Кстати, нигде в Москве я столь остро не ощущал, что нахожусь в Средневековье, как на Красной площади. С остальными местами столицы как-то проще. Они были мне настолько чужды, что при взгляде на них не возника­ло никаких ассоциаций, а в памяти не просыпались вос­поминания о двадцать первом веке. Просто чужой город, точнее, большая деревня, пускай, селище, вот и все.

Но едва я выходил на Пожар и натыкался взглядом на красный кирпич кремлевских стен, на смутно угадывае­мые очертания трех башен — Фроловской, безымянной и Никольской, а главное, на каменные кружева и купола храма Покрова «на рву», как тут же в сердце что-то ёкало. На душе мгновенно становилось тоскливо и пасмурно, как в хмурый октябрьский день с его мелким нескончаемым дождем, безостановочно моросящим из нависших над самой головой свинцово-серых туч.

Что интересно, во всем остальном Пожар точно так же походил на Красную площадь, как курица на ястреба.
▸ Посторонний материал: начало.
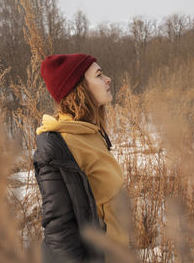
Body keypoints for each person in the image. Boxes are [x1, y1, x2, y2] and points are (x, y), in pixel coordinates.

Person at [33, 53, 130, 263]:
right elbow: (59, 228)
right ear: (80, 89)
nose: (107, 79)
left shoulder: (91, 132)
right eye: (99, 75)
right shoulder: (61, 146)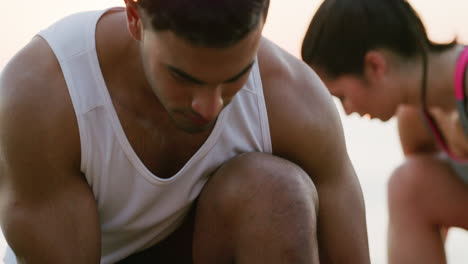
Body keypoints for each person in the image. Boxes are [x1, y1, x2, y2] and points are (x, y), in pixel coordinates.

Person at [0, 0, 370, 263]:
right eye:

Ни тебе Мавзолея, ни памятника Минину и Пожарскому, ни голубых алма-атинских елей, высаженных у самой стены, в которую пока еще не замуровали ни одного покойни­ка,— ничего же нет. Зато под той же стеной имеется здоро­венный ров, шириной метров тридцать — сорок, а глуби­ной, как мне тут рассказывали, чуть ли не пятнадцать са­женей, заполненный водой из Неглинной. Может, и врут, но глубина и в самом деле приличная.

Словом, и тут очень многое чуждо глазу, но в то же вре­мя оно перехлестывалось с узнаваемым, а красавец храм Василия Блаженного всякий раз так и манил меня загля­нуть внутрь, суля сладкую, но несбыточную надежду на выходе из него увидеть перед собой ГУМ, Исторический музей, Мавзолей Владимира Ильича и рубиновые звезды на кремлевских башнях.

Пару раз я даже попробовал, зашел внутрь храма По­крова. Ни на какое чудо, разумеется, не рассчитывал — глупо. Скорее из любопытства. Когда вышел, все остава­лось по-прежнему — справа деревянная церквушка Параскевы-Пятницы, за которой угадывались очертания под­ворья английских купцов, а впереди, там, где должны быть ГУМ и Исторический музей,— Земской двор. Зато Мавзолей не загораживал безымянную башню.